なお、令和5年6月に特定技能2号の対象分野が拡大されたことにより、漁業分野においても在留期間の制限のない2号移行が可能になりました。具体的な試験など詳細は今後明らかになっていきますが、今後の動向に期待が持てます。
2-5.転職
特定技能では転職が可能です。ただし、同一の業務区分内もしくは技能水準の共通性が確認されている業務区分間のみに限定されますので、例えば漁業分野から農業分野へ転職するなど、他の業種への転職はできません。
3.特定技能「漁業」の取得ルート
特定技能「漁業」を取得するには、「技能試験と日本語試験に合格する」ルートと「技能実習2号から移行する」ルートがあります。
3-1.技能試験と日本語試験に合格する
まず、漁業技能測定試験という技能試験に合格する必要があります。漁業技能測定試験は、漁業に関する知識を確認する試験となっており、業務区分「漁業」と「養殖業」で試験が分かれています。それぞれ学科と実技があり、両方の合格が必要です。
次に、日本語能力試験JLPTのN4以上、もしくは国際交流基金日本語基礎テストに合格する必要があります。日本語能力N4以上とは、日常生活においてゆっくりであれば会話が理解できるレベルです。
3-2.技能実習2号から移行する
技能実習2号の漁業分野を良好に修了することで、特定技能「漁業」へ移行が可能です。技能実習2号から移行の場合は、必要な技能および日本語水準は満たしているものと考えられますので、技能試験と日本語試験は免除されます。 特定技能「漁業」に移行可能な業務は、以下の通りです。
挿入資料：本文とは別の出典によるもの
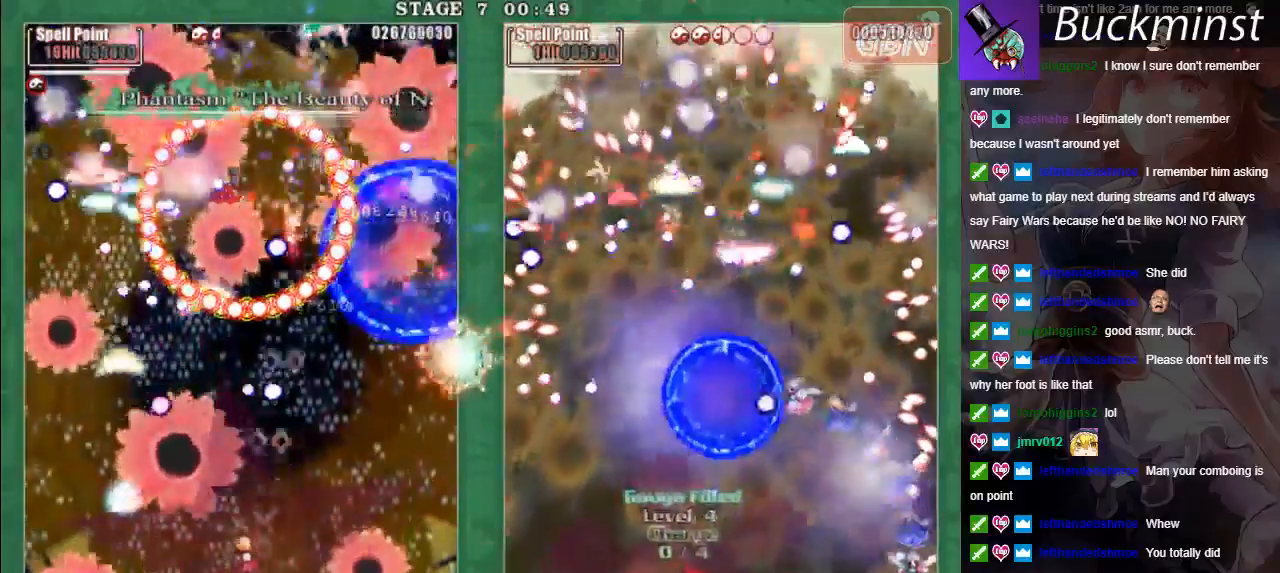
{"buttons": ["A", "X"], "left_stick": "right", "events": [[33, "A", "up"], [50, "left_stick", "down-left"], [100, "A", "down"], [200, "A", "up"], [233, "left_stick", "down-right"], [250, "A", "down"], [383, "A", "up"], [450, "A", "down"], [483, "left_stick", "right"]]}
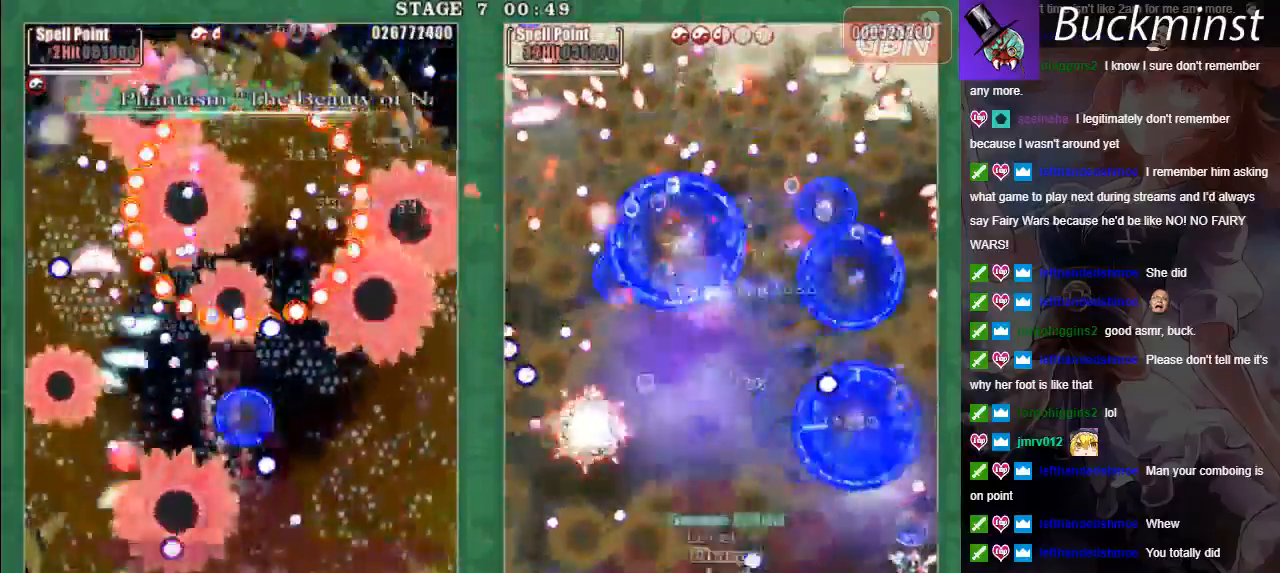
{"buttons": ["A", "X"], "left_stick": "down-left"}
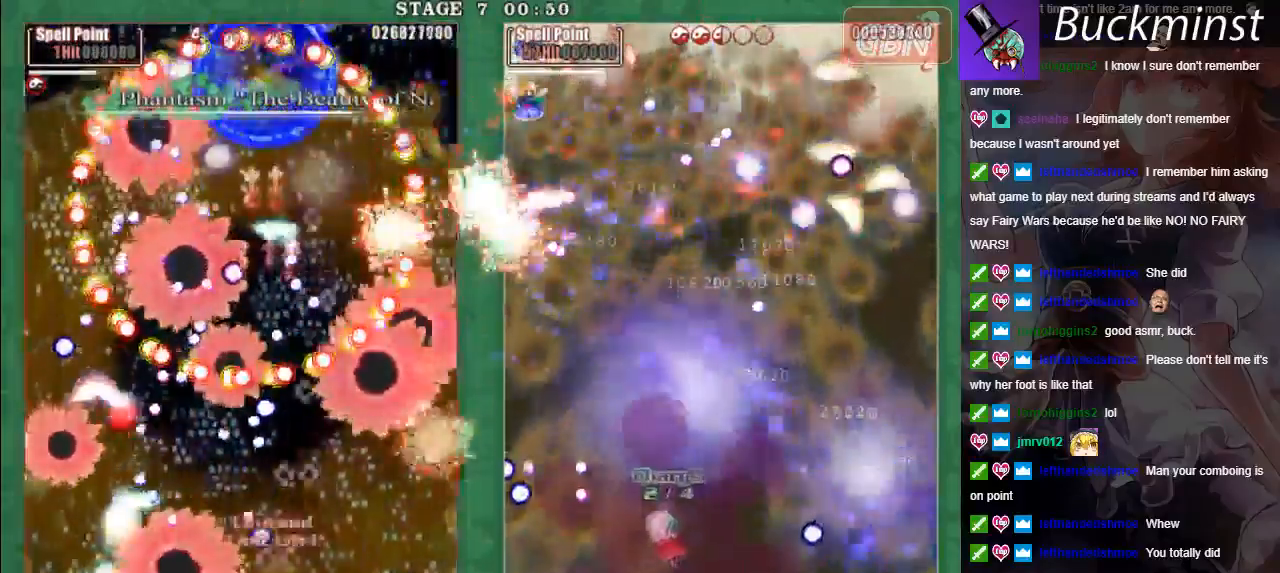
{"buttons": ["A"], "left_stick": "right", "events": [[33, "A", "up"], [33, "L2", "down"], [50, "left_stick", "center"], [83, "A", "down"], [133, "L2", "up"], [217, "A", "up"], [267, "A", "down"], [300, "X", "up"], [500, "left_stick", "right"]]}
・漁業(8作業) カツオ一本釣り漁業、延縄漁業、いか釣り漁業、まき網漁業、ひき網漁業、刺し網漁業、定置網漁業、カニ・エビ・かご漁業
・養殖業(1作業) ホタテ貝、マガキ養殖
4.特定技能「漁業」で外国人を雇い入れる要件
特定技能「漁業」で外国人を雇い入れるための要件は、以下の通りです。
・漁業特定技能協議会に加入すること・同協議会に必要な協力を行うこと・支援体制を構築すること
4-1.漁業特定技能協議会への加入
外国人を受け入れる企業は、水産庁が設置した漁業特定技能協議会に加入する必要があります。特定技能外国人を受け入れた日から4カ月以内に加入しなければなりません。
4-2.協議会に必要な協力を行う
協議会へ加入後は、現況調査などの活動協力が義務付けられます。協力を求められた際には必ず必要な協力を行わなければなりません。
4-3.支援体制
受け入れ企業は、外国人が日本で安定かつ安心して働くことができるよう支援を行うことが義務付けられています。事前ガイダンスや生活オリエンテーション、住居の確保や定期的な面談など10の支援項目が法律で定められており、これらの実施をまとめた支援計画を作成、体制を構築します。自社で支援が難しい場合は、登録支援機関に委託をします。
5.特定技能外国人の受け入れ費用
特定技能外国人の受け入れ費用には、人材紹介料、在留資格申請費用、支援費用などがあります。
5-1.人材紹介料
受け入れ企業が直接募集をかけることも可能ですが、採用工程に外国語を使用する必要があるため、人材紹介会社を利用するのが一般的です。 人材紹介料:約30万円
5-2.在留資格申請費用
技能実習から特定技能への在留資格変更も、新たな在留資格申請も、いずれも出入国管理庁への届出が必要になります。必要書類の作成や手続きには専門的知識が必要なため、外部委託するのが一般的です。 在留資格申請費用:約10万円
5-3.支援費用
外国人支援計画の実施費用です。 登録支援機関へ委託する場合:約2~3万円(月額)
6.特定技能外国人雇用の流れ
以上をまとめると、特定技能外国人を雇用する流れは以下の通りです。
ステップ1:受け入れ予定の外国人が特定技能「漁業」の資格を有しているかの確認 ステップ2:登録支援期間の選定(受け入れ企業での支援体制構築が困難な場合) ステップ3:雇用条件・給与の決定 ステップ4:求人募集(自社ホームページやSNS掲載、登録支援機関や民間職業紹介機関に人材紹介を依頼、日本語学校と連携、人材紹介会社へ委託するなど) ステップ5:在留資格申請(許可が下りるまで約1~3カ月) ステップ6:入社(現地の大使館でビザ発給後、来日入社)
7.まとめ
特定技能「漁業」は、即戦力としての外国人雇用を想定していますので、一定の知識や経験が必要です。もし特定技能で雇用するハードルが高ければ、すでに日本にいる外国人技能実習生をターゲットに、特定技能への切り替えを考えることもできます。また今後、特定技能2号への移行が本格的に開始されれば、母国にいる家族の帯同も可能になりますので、日本移住を希望する外国人にとっては念願の資格になるでしょう。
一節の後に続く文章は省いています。